Sunday, 20 April 2025, 12:56 pm

    2024 government borrowings push external debt 10 percent higher to USD12.2D

    The country’s total external debt (EDT) decreased to USD137.63 billion as of December 2024, a 1.4 percent drop from the previous quarter’s USD139.64 billion, according to the Bangko Sentral ng Pilipinas (BSP). The reduction reflects both a decline in debt levels and the country’s 5.2 percent GDP expansion in Q4 2024, bringing the external debt ratio down to 29.8 percent from 30.6 percent in September 2024.

    This decline in external debt was influenced by a stronger US dollar, which led to a USD1.29 billion negative FX revaluation, and a USD835.33 million reduction from the net acquisition of Philippine debt securities by residents.
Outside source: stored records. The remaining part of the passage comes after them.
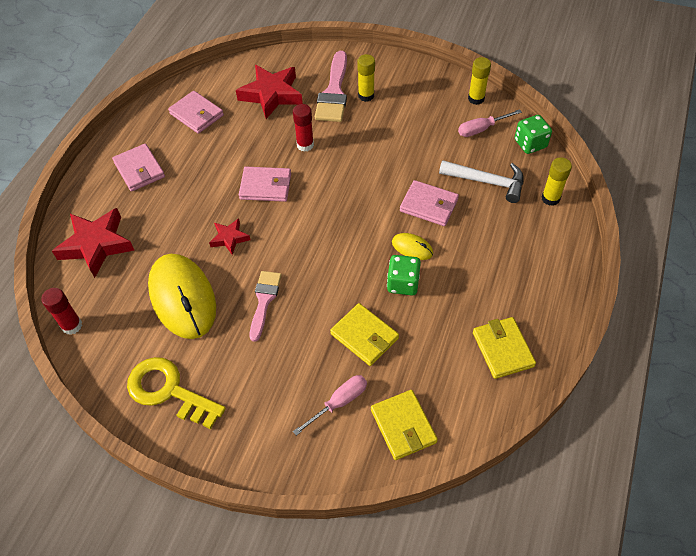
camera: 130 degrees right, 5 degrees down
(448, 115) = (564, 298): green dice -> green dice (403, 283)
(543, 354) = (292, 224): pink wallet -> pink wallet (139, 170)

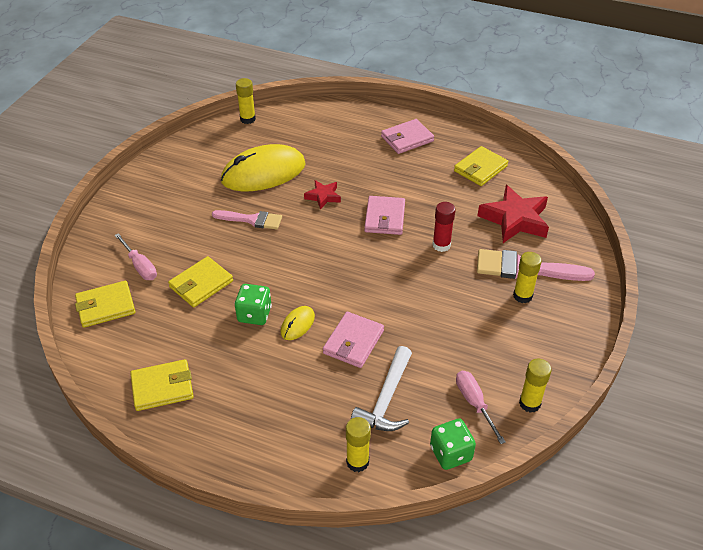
camera: 90 degrees right, 10 degrees down
(72, 326) = (247, 119): red glue stick -> yellow glue stick
(96, 245) = (324, 123): red star -> none
(168, 391) = (178, 171): yellow key -> none
(196, 114) = (480, 168): pink wallet -> yellow wallet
The country’s debt service ratio (DSR) rose to 11.5 percent, reflecting higher debt service payments, but other indicators, such as gross international reserves (GIR), remained robust at USD106.26 billion, covering 3.81 times short-term debt.
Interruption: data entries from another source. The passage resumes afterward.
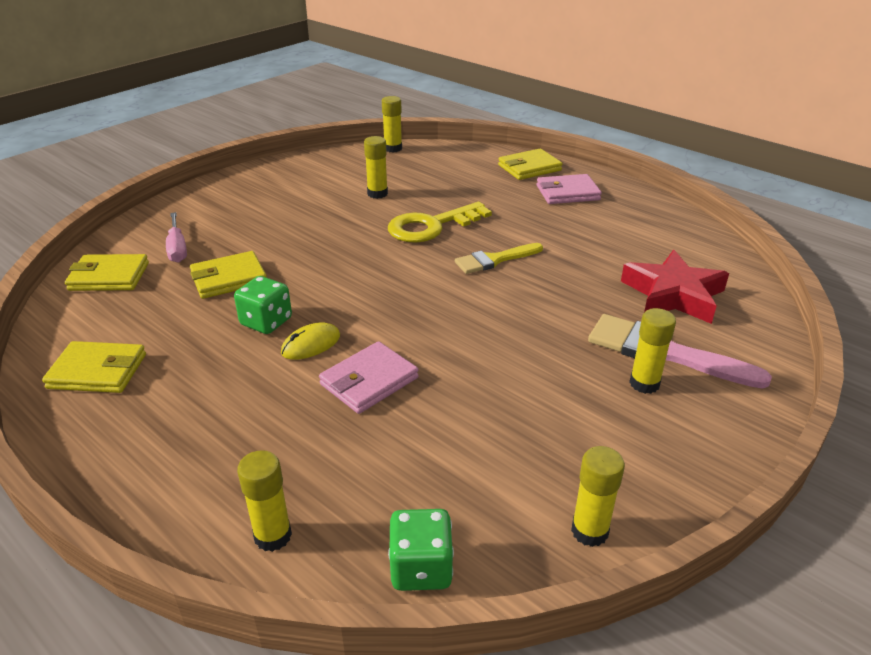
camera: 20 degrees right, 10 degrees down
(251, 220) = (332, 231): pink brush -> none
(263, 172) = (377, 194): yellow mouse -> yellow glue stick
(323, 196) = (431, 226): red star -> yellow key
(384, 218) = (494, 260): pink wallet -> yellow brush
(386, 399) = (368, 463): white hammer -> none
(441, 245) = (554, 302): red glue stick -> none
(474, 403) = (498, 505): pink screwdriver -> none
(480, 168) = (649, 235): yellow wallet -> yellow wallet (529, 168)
    Despite the decline in the last quarter, the country’s external debt stock grew by USD12.23 billion (9.8 percent) year-on-year, largely due to net availments of USD9.61 billion to meet liquidity needs. Public sector debt accounted for most of the debt stock, with 92.9 percent belonging to the National Government.

    The external debt profile remains primarily composed of medium-to-long-term (MLT) borrowings, with US$109.72 billion (79.7 percent) in MLT debt. Currency mix remains dominated by US dollars (74 percent). The Philippines’ financial stability appears secure, with sustainable debt levels and ample reserves to meet future obligations.